(Dataset entries)
------
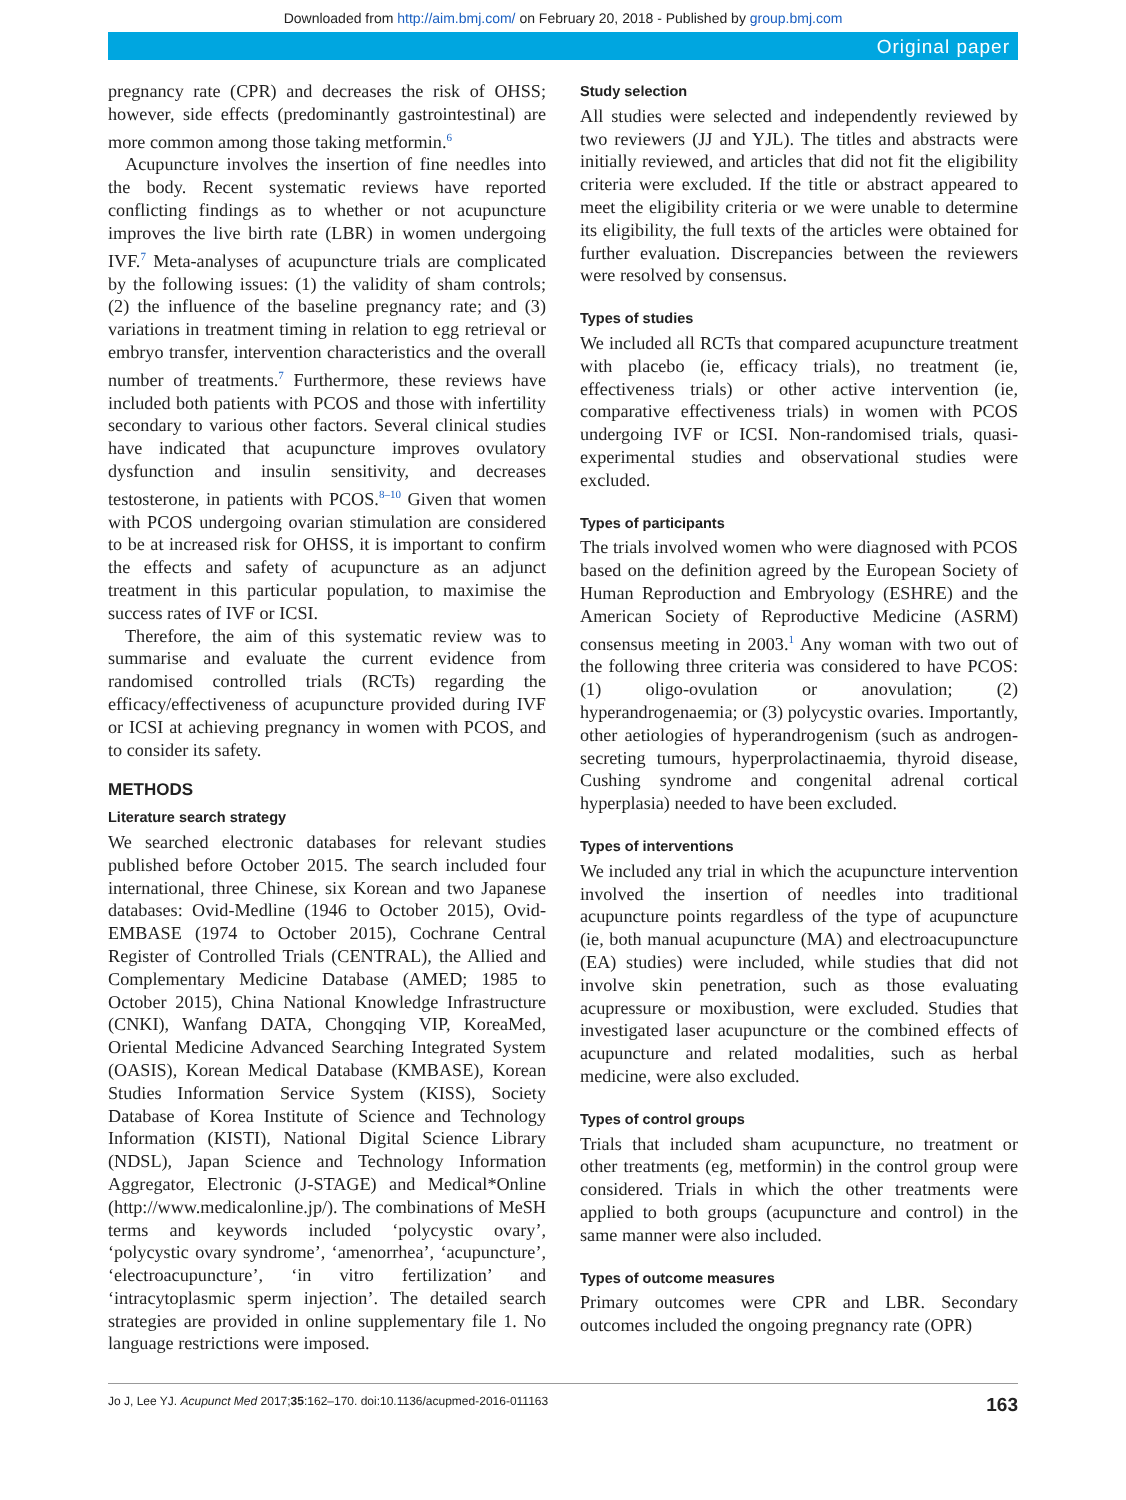Downloaded from http://aim.bmj.com/ on February 20, 2018 - Published by group.bmj.com
Original paper
pregnancy rate (CPR) and decreases the risk of OHSS; however, side effects (predominantly gastrointestinal) are more common among those taking metformin.<sup>6</sup>
Acupuncture involves the insertion of fine needles into the body. Recent systematic reviews have reported conflicting findings as to whether or not acupuncture improves the live birth rate (LBR) in women undergoing IVF.<sup>7</sup> Meta-analyses of acupuncture trials are complicated by the following issues: (1) the validity of sham controls; (2) the influence of the baseline pregnancy rate; and (3) variations in treatment timing in relation to egg retrieval or embryo transfer, intervention characteristics and the overall number of treatments.<sup>7</sup> Furthermore, these reviews have included both patients with PCOS and those with infertility secondary to various other factors. Several clinical studies have indicated that acupuncture improves ovulatory dysfunction and insulin sensitivity, and decreases testosterone, in patients with PCOS.<sup>8–10</sup> Given that women with PCOS undergoing ovarian stimulation are considered to be at increased risk for OHSS, it is important to confirm the effects and safety of acupuncture as an adjunct treatment in this particular population, to maximise the success rates of IVF or ICSI.
Therefore, the aim of this systematic review was to summarise and evaluate the current evidence from randomised controlled trials (RCTs) regarding the efficacy/effectiveness of acupuncture provided during IVF or ICSI at achieving pregnancy in women with PCOS, and to consider its safety.
METHODS
Literature search strategy
We searched electronic databases for relevant studies published before October 2015. The search included four international, three Chinese, six Korean and two Japanese databases: Ovid-Medline (1946 to October 2015), Ovid-EMBASE (1974 to October 2015), Cochrane Central Register of Controlled Trials (CENTRAL), the Allied and Complementary Medicine Database (AMED; 1985 to October 2015), China National Knowledge Infrastructure (CNKI), Wanfang DATA, Chongqing VIP, KoreaMed, Oriental Medicine Advanced Searching Integrated System (OASIS), Korean Medical Database (KMBASE), Korean Studies Information Service System (KISS), Society Database of Korea Institute of Science and Technology Information (KISTI), National Digital Science Library (NDSL), Japan Science and Technology Information Aggregator, Electronic (J-STAGE) and Medical*Online (http://www.medicalonline.jp/). The combinations of MeSH terms and keywords included ‘polycystic ovary’, ‘polycystic ovary syndrome’, ‘amenorrhea’, ‘acupuncture’, ‘electroacupuncture’, ‘in vitro fertilization’ and ‘intracytoplasmic sperm injection’. The detailed search strategies are provided in online supplementary file 1. No language restrictions were imposed.
Study selection
All studies were selected and independently reviewed by two reviewers (JJ and YJL). The titles and abstracts were initially reviewed, and articles that did not fit the eligibility criteria were excluded. If the title or abstract appeared to meet the eligibility criteria or we were unable to determine its eligibility, the full texts of the articles were obtained for further evaluation. Discrepancies between the reviewers were resolved by consensus.
Types of studies
We included all RCTs that compared acupuncture treatment with placebo (ie, efficacy trials), no treatment (ie, effectiveness trials) or other active intervention (ie, comparative effectiveness trials) in women with PCOS undergoing IVF or ICSI. Non-randomised trials, quasi-experimental studies and observational studies were excluded.
Types of participants
The trials involved women who were diagnosed with PCOS based on the definition agreed by the European Society of Human Reproduction and Embryology (ESHRE) and the American Society of Reproductive Medicine (ASRM) consensus meeting in 2003.<sup>1</sup> Any woman with two out of the following three criteria was considered to have PCOS: (1) oligo-ovulation or anovulation; (2) hyperandrogenaemia; or (3) polycystic ovaries. Importantly, other aetiologies of hyperandrogenism (such as androgen-secreting tumours, hyperprolactinaemia, thyroid disease, Cushing syndrome and congenital adrenal cortical hyperplasia) needed to have been excluded.
Types of interventions
We included any trial in which the acupuncture intervention involved the insertion of needles into traditional acupuncture points regardless of the type of acupuncture (ie, both manual acupuncture (MA) and electroacupuncture (EA) studies) were included, while studies that did not involve skin penetration, such as those evaluating acupressure or moxibustion, were excluded. Studies that investigated laser acupuncture or the combined effects of acupuncture and related modalities, such as herbal medicine, were also excluded.
Types of control groups
Trials that included sham acupuncture, no treatment or other treatments (eg, metformin) in the control group were considered. Trials in which the other treatments were applied to both groups (acupuncture and control) in the same manner were also included.
Types of outcome measures
Primary outcomes were CPR and LBR. Secondary outcomes included the ongoing pregnancy rate (OPR)
Jo J, Lee YJ. Acupunct Med 2017;35:162–170. doi:10.1136/acupmed-2016-011163 163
------
Please return only the lines above, starting at the line that has "Types of studies" and ending at the line that has "Types of outcome measures", keeping both and leaving each one unchanged.

Types of studies
We included all RCTs that compared acupuncture treatment with placebo (ie, efficacy trials), no treatment (ie, effectiveness trials) or other active intervention (ie, comparative effectiveness trials) in women with PCOS undergoing IVF or ICSI. Non-randomised trials, quasi-experimental studies and observational studies were excluded.
Types of participants
The trials involved women who were diagnosed with PCOS based on the definition agreed by the European Society of Human Reproduction and Embryology (ESHRE) and the American Society of Reproductive Medicine (ASRM) consensus meeting in 2003.<sup>1</sup> Any woman with two out of the following three criteria was considered to have PCOS: (1) oligo-ovulation or anovulation; (2) hyperandrogenaemia; or (3) polycystic ovaries. Importantly, other aetiologies of hyperandrogenism (such as androgen-secreting tumours, hyperprolactinaemia, thyroid disease, Cushing syndrome and congenital adrenal cortical hyperplasia) needed to have been excluded.
Types of interventions
We included any trial in which the acupuncture intervention involved the insertion of needles into traditional acupuncture points regardless of the type of acupuncture (ie, both manual acupuncture (MA) and electroacupuncture (EA) studies) were included, while studies that did not involve skin penetration, such as those evaluating acupressure or moxibustion, were excluded. Studies that investigated laser acupuncture or the combined effects of acupuncture and related modalities, such as herbal medicine, were also excluded.
Types of control groups
Trials that included sham acupuncture, no treatment or other treatments (eg, metformin) in the control group were considered. Trials in which the other treatments were applied to both groups (acupuncture and control) in the same manner were also included.
Types of outcome measures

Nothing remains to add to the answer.